**Requirement**
The lines needed are those below that contain the word "goCaution"; copy each one.

_ _ _ _ _

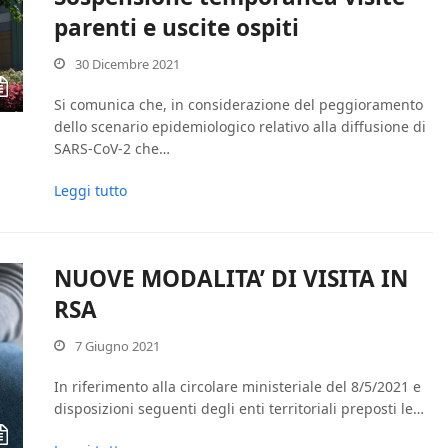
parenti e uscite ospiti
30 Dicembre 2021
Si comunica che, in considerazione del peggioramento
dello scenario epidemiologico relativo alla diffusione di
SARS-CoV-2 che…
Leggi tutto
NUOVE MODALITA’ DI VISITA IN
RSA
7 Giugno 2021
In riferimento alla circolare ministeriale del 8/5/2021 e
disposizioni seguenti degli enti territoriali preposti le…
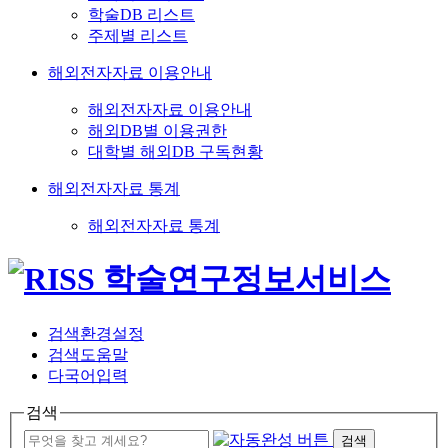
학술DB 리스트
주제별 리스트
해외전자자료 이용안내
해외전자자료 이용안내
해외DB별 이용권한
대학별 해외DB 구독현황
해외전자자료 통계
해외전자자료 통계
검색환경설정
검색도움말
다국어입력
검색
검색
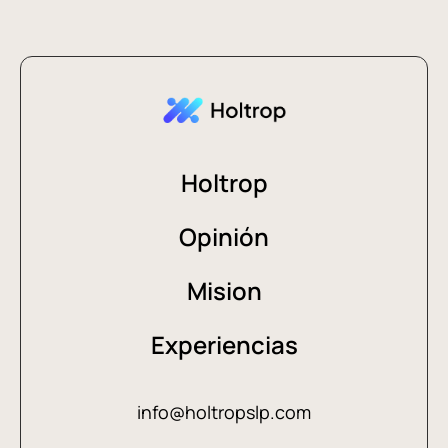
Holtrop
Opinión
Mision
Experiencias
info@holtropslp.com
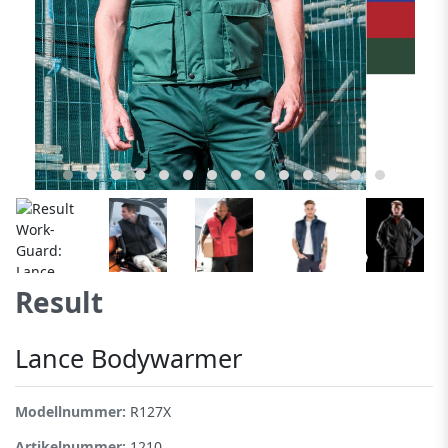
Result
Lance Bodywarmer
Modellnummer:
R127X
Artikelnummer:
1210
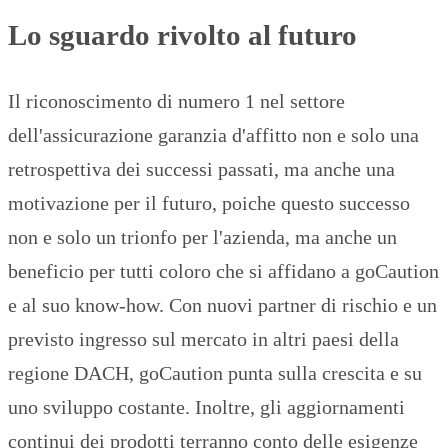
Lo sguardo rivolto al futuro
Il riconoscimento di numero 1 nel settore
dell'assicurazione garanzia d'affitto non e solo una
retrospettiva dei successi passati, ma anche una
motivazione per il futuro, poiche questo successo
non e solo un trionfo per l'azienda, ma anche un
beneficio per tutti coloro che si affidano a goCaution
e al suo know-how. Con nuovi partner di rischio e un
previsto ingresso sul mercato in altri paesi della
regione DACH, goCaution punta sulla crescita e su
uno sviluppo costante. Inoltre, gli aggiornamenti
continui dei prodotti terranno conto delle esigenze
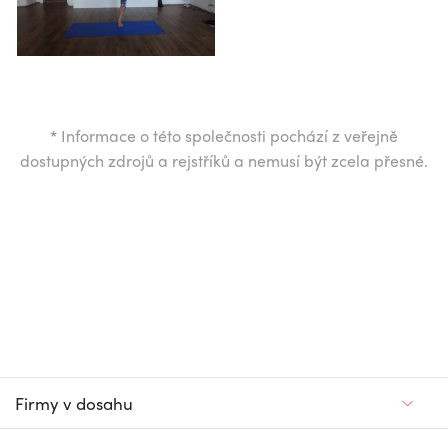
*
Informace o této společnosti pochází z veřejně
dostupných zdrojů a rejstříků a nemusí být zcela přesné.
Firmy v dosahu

_ _ _ _ _

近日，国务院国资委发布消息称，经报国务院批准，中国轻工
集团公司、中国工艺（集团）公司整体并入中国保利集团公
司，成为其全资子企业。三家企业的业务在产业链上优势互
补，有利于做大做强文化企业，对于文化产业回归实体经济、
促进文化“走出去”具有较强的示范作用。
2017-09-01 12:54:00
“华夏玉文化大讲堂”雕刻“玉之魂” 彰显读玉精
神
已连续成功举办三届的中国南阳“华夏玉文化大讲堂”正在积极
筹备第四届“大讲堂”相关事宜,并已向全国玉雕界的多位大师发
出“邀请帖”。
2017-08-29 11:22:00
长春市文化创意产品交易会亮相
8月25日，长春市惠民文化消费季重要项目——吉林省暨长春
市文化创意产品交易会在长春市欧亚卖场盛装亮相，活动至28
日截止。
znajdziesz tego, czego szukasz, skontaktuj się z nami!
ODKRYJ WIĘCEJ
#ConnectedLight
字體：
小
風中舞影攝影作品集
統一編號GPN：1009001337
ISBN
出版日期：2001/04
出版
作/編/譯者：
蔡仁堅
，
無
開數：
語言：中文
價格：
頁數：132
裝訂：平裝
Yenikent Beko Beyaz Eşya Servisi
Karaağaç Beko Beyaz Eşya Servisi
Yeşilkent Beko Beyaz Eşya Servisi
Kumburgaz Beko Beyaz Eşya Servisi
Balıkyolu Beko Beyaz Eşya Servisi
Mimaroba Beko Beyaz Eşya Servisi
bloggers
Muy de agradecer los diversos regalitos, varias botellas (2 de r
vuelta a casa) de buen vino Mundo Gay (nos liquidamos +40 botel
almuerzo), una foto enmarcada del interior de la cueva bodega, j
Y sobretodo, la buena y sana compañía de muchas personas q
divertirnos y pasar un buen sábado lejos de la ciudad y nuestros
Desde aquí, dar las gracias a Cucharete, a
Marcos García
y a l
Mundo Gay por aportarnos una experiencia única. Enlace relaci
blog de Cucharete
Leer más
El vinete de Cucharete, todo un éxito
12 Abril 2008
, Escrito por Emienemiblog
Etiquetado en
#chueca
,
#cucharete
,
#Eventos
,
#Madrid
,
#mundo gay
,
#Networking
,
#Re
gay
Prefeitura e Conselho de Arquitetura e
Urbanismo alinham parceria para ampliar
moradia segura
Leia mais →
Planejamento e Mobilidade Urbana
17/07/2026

_ _ _ _ _

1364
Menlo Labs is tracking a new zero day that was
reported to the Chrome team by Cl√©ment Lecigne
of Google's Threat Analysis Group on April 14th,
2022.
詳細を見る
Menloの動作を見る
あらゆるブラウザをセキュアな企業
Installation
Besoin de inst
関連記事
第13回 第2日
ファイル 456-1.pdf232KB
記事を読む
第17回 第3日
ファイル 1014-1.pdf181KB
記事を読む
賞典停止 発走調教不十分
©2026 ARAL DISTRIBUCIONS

_ _ _ _ _

**Task solution**
beneficio per tutti coloro che si affidano a goCaution
regione DACH, goCaution punta sulla crescita e su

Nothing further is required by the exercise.